La Cour constitutionnelle du Gabon a sonné le glas des espérances de Jean Ping. Elle a en effet rejeté vendredi la requête de l’opposant qui contestait le résultat de l’élection présidentielle du 27 août, et partant, elle a validé la réélection d’Ali Bongo, dont la famille dirige le pays depuis près de 50 ans.

Cette décision, attendue, laisse craindre de nouvelles violences après des émeutes meurtrières début septembre , en réaction à l’annonce de la très courte victoire d’Ali Bongo, par 6.000 voix seulement.
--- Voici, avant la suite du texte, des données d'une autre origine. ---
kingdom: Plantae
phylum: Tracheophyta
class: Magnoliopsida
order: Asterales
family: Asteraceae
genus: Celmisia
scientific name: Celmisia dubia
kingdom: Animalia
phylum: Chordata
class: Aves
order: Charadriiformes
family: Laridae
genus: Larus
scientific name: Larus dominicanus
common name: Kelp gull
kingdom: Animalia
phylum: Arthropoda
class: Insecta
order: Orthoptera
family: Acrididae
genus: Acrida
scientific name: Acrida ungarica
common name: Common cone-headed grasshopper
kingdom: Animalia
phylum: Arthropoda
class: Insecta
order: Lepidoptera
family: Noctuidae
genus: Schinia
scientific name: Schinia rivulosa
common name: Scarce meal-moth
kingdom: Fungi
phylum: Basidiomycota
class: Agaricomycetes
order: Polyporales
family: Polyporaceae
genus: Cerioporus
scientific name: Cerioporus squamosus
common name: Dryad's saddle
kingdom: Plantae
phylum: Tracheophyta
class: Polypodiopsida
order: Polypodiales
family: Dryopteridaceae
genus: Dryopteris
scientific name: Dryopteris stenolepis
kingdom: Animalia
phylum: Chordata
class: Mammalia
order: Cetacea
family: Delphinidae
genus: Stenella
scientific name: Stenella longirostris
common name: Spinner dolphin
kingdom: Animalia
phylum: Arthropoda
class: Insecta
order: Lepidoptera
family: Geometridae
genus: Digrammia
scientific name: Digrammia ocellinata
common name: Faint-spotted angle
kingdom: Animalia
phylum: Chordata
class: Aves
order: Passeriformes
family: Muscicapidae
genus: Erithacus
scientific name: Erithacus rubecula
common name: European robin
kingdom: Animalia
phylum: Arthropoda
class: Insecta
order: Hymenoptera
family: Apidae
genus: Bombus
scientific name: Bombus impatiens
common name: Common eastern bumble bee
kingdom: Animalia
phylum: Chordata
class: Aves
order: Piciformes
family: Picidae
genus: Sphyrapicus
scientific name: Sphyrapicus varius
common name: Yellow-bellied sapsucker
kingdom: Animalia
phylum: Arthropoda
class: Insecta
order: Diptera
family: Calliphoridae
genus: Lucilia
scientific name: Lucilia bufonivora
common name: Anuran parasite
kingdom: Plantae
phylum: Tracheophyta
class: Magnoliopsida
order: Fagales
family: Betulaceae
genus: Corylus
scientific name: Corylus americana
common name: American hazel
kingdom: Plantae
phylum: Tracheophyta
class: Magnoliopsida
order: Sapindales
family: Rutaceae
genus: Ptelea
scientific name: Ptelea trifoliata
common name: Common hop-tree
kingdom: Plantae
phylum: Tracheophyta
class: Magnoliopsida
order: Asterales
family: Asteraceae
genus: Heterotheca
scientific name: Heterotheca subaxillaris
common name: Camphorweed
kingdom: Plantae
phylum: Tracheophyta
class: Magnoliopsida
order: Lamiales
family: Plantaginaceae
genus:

Six personnes y ont trouvé la mort.

 

Immédiatement après l’annonce de la Cour, Ali Bongo a appelé à la conciliation au nom de l’intérêt du pays. « J’appelle donc tous les responsables politiques, y compris les candidats malheureux de la présidentielle (..) à travailler avec moi dans le respect de nos différences certes, mais animés de la volonté de situer l’intérêt supérieur de la nation au-dessus de nos intérêts particuliers et partisans », a-t-il déclaré dans un discours télévisé.

Le président réélu a en outre déploré des violences sans précédent à l’issue d’élections « libres, transparentes et ouvertes ».

Feuilles de pointage illisibles

Jean Ping, qui s’était déclaré président, pense qu’on lui a volé la victoire. Il n’a pas laissé entendre qu’il était prêt à coopérer avec le gouvernement. Le candidat de l’opposition, arrivé second selon les résultats du ministère de l’Intérieur, avait saisi la Cour le 8 septembre pour demander un recomptage des bulletins de vote dans le Haut-Ogooué, fief du président sortant dans le sud-est du pays. Ali Bongo y a été crédité de 95% des suffrages sur un taux de participation de 99,9%.

 

La Cour constitutionnelle a refusé d’accepter comme preuves de ces accusations les feuilles de pointage fournies par Jean Ping, les jugeant pour la plupart illisibles. Les alliés d’Ali Bongo ont soumis pour leur part des preuves contraires et affirment que la fraude électorale a été orchestrée par le chef de file de l’opposition. L’instance a annulé les scrutins dans 21 circonscriptions de la capitale, Libreville, ce qui a favorisé Ali Bongo, faisant passer son score de 49,85% à 50,66% des voix, selon les résultats définitifs certifiés par la Cour.